Vous avez brusquement envie de lui enfoncer votre double-décimètre dans la gorge. Non mais vous vous posez une question, là, brusquement, puisque ce matin on a clairement décidé de saboter votre séance pour une sordide histoire de vol et recel de Bic.

Le concept de trousse ?!

Est-il obsolète ? Qui a décidé de ringardiser le principe d’avoir plusieurs outils d’écriture en fonction de l’exercice demandé ?

Alors les gars, vous avez 4 paires de pompes, quasiment identiques.

Ah non, pardon, ça c’est l’équipe B de Manchester City. Car le trait, là, il est légèrement en diagonale.

Mais vous avez UN stylo.

Alors allez acheter des stylos à Manchester City si ça vous chante !!! MAIS ME FAITES PLUS CH… !

Tornade professorale

Il est 08 h 50.

En fait, le stylo, il s‘avère qu’il est chez lui.

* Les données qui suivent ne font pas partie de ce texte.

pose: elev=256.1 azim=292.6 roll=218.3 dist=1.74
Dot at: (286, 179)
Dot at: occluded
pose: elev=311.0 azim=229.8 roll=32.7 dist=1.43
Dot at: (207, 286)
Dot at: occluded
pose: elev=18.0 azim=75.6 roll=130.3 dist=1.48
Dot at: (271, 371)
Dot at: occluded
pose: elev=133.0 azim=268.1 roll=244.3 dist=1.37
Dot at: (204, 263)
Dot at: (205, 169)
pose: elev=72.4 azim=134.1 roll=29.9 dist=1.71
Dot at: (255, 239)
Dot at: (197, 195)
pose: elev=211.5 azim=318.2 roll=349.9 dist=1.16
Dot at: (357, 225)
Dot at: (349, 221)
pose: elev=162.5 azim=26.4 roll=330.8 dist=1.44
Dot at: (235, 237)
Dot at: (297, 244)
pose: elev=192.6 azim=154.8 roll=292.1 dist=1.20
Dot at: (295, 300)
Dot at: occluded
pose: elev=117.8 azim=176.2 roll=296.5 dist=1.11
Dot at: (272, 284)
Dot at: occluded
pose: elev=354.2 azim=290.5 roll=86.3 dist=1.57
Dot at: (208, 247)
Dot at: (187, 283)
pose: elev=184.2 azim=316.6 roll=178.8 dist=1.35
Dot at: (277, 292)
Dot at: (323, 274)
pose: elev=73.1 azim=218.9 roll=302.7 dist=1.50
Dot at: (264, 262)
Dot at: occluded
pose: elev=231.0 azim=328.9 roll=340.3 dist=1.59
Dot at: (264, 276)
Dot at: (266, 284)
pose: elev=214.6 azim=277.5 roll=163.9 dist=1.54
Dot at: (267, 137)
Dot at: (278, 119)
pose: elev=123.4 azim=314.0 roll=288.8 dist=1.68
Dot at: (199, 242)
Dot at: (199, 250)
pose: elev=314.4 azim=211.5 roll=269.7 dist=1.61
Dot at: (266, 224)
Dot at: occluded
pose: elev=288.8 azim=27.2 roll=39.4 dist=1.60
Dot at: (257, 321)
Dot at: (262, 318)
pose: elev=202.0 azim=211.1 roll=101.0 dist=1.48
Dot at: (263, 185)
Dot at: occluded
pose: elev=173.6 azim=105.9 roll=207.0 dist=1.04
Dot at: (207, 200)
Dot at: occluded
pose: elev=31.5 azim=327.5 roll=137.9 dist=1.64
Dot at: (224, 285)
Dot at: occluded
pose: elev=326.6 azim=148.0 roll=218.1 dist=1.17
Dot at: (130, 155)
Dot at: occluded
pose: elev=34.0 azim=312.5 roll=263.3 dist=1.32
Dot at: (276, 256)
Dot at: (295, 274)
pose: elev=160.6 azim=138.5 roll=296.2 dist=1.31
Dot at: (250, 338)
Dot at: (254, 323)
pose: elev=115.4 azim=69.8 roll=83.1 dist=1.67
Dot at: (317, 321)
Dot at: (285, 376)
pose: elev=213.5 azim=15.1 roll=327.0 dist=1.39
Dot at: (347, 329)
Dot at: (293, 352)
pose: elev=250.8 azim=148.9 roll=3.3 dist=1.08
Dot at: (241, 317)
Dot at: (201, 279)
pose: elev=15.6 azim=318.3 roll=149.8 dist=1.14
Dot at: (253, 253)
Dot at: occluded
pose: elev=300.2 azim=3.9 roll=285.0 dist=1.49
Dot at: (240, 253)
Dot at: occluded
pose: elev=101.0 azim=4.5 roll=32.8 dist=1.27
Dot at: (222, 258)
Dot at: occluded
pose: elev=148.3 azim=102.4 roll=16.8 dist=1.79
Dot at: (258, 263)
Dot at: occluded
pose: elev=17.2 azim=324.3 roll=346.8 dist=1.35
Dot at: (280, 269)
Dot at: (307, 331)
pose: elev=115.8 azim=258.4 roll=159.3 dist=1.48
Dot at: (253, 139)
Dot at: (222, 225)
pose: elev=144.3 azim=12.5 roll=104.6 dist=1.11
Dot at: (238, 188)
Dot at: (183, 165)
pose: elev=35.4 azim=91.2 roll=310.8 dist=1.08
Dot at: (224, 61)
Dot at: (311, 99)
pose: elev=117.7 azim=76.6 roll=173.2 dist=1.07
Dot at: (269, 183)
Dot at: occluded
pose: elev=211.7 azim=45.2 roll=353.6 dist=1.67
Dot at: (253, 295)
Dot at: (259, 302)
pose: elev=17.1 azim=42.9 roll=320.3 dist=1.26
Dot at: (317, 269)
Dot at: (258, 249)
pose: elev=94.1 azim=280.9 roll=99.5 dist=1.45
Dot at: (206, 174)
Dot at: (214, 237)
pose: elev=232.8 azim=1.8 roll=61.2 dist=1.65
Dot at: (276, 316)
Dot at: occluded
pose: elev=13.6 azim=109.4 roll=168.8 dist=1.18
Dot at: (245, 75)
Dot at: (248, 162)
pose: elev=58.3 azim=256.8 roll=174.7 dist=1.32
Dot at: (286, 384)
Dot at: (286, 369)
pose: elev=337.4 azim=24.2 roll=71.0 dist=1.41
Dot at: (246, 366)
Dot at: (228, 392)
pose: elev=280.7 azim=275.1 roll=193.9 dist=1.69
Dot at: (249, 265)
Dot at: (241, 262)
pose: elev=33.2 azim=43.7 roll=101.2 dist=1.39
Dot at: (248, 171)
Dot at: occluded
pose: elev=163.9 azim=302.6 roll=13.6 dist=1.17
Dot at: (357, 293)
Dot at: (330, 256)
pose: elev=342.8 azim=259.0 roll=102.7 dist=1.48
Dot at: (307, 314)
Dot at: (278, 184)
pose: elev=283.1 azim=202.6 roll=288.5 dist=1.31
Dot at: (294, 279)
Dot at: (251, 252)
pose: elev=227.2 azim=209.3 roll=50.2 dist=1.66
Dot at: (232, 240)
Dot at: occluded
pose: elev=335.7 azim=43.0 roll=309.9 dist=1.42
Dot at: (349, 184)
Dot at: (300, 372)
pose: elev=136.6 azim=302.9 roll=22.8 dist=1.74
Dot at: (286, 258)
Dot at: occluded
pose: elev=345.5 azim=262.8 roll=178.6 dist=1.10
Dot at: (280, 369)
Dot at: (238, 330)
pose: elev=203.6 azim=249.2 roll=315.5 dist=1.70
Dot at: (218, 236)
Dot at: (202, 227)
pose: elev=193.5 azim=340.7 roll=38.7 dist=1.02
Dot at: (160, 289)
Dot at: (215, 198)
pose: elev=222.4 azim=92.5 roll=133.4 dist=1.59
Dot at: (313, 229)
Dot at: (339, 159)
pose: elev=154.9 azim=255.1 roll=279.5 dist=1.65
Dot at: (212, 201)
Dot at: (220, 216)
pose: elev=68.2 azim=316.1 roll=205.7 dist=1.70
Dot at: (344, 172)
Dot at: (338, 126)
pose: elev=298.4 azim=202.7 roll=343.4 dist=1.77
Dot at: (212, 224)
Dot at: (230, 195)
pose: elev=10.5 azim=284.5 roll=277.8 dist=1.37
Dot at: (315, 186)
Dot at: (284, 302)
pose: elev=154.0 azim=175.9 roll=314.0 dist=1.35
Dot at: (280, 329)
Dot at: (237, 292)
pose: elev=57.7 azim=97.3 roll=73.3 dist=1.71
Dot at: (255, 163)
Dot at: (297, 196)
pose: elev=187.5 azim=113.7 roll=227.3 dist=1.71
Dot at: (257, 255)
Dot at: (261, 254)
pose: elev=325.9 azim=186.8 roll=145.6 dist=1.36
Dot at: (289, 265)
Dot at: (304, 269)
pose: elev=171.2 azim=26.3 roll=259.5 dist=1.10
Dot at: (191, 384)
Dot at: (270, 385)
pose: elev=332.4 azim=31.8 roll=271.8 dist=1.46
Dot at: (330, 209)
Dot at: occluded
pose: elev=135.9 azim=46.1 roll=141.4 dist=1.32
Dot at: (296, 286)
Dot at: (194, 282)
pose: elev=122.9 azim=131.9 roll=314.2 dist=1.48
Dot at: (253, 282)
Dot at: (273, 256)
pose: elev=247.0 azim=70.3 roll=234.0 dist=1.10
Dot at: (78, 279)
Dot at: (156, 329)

Sa mère l’a appelé, en classe, pour lui dire qu’il l’avait oublié quand il a rempli le Cote et Match sur la table de la cuisine. À côté du Nesquick. Du coup, là, Damien il vous regarde en rigolant niaisement. Se demandant comment il va faire en maths l’heure d’après.

Et vous ?

Vous espérez brusquement qu’il neige.